One way we can improve the U.S. system of government is to change the nature of U.S. Supreme Court appointments. Anyone watching the appointment process realizes that there is a bitter partisan rivalry in which the money funding Democratic and Republican interests is highly involved, resulting in judges more serving oligopolic and ideological interests than serving the general society and Constitutional principles, with legal skills as top Constitutional scholars.
Another problem with the Supreme Court, in retrospect, is that it generally serves the consolidation of federal power, having little desire to see the states as a check on federal power. This is, in part, because it is part of the federal government, appointed by federal elites, and the power and prestige of the federal government reflects on the Court.

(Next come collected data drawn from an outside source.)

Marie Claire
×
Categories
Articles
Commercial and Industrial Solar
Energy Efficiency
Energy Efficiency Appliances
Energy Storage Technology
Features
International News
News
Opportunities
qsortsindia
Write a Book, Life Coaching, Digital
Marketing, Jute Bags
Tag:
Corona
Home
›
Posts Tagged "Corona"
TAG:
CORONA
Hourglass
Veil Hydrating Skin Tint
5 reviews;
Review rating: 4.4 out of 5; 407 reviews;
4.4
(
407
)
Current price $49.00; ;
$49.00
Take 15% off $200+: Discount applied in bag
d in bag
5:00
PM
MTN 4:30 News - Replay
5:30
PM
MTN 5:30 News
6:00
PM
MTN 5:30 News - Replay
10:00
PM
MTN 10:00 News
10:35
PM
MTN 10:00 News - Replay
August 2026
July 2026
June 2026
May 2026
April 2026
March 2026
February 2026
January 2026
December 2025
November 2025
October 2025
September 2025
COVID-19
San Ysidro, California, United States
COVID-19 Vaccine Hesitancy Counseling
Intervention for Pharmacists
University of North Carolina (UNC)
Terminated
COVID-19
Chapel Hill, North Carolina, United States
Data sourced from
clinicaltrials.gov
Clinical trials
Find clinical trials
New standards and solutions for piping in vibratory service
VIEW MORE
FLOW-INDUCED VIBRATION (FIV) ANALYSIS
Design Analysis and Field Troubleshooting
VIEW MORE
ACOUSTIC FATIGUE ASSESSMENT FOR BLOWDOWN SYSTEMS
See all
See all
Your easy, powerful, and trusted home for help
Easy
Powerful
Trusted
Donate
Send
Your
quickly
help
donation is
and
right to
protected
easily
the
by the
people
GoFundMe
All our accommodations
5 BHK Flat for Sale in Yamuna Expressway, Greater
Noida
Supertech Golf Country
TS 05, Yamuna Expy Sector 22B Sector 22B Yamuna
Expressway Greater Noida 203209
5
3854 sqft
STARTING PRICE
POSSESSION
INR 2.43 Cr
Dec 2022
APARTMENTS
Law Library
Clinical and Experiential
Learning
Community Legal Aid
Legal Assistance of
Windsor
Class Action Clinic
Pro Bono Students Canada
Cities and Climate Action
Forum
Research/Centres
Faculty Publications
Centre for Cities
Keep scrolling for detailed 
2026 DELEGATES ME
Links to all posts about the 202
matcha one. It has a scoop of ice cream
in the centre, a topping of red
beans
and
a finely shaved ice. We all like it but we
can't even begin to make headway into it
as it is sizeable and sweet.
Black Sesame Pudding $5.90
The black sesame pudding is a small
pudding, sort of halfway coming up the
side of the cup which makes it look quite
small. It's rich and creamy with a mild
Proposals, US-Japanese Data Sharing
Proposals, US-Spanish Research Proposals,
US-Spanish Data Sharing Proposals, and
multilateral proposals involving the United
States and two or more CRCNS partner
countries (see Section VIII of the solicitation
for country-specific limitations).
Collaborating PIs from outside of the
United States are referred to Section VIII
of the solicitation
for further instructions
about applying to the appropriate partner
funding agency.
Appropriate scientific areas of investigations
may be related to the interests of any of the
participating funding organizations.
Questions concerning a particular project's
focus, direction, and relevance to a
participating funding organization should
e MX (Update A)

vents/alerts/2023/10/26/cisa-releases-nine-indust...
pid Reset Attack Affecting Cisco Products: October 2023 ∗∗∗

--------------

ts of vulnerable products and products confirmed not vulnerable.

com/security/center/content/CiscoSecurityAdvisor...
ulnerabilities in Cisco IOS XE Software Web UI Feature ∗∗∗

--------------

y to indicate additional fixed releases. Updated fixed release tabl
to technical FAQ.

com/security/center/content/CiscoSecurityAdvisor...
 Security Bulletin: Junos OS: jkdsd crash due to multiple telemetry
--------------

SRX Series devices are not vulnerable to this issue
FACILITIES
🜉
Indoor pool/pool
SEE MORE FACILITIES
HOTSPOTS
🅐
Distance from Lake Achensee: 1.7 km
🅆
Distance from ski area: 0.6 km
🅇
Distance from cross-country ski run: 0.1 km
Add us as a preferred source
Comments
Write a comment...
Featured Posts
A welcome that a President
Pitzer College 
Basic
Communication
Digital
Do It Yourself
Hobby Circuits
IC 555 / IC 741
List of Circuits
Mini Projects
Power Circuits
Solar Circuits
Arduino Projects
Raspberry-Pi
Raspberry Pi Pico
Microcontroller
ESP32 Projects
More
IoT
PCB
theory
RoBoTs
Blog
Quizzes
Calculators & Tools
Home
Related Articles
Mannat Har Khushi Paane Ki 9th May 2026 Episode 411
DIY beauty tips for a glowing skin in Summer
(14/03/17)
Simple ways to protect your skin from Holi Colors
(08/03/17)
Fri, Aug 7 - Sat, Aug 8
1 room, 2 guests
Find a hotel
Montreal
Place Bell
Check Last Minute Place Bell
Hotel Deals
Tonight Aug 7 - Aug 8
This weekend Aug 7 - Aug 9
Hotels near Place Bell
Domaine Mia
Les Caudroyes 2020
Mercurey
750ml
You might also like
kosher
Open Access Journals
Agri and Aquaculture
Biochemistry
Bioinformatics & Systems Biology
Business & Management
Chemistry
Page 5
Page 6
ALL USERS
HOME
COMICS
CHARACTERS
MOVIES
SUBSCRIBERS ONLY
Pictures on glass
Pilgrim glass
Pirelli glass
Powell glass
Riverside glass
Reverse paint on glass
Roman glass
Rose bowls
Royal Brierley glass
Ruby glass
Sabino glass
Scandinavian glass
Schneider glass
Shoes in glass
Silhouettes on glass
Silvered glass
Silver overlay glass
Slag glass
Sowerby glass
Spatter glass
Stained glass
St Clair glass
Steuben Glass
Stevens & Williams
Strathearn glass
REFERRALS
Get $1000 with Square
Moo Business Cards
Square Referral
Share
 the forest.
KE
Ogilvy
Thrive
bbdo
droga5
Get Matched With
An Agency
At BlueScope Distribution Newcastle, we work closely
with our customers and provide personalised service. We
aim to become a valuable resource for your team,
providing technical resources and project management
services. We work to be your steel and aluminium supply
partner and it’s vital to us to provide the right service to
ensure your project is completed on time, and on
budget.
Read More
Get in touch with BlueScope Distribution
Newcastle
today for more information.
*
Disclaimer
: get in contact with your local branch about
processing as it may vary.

I would like to propose and appointment system that would serve as a corrective to this problem, giving us a Court less controlled by money and more responsive to the concept of a federal system rather than to a consolidated national state:
When there is a Supreme Court vacancy, allow each state legislature to nominate a highly qualified constitutional scholar from their state. Then choose from the nominations by lottery.
Drawing lots is the surest way of guaranteeing that no financial interest could control the outcome. That interest would have to control the selection process of 50 state legislatures. Further, state legislatures will be more concerned about state’s rights and interests, and tend to appoint justices that have a higher level of scholarship and will represent state interests rather than interests of corporations, labor unions, or other divisive political factions.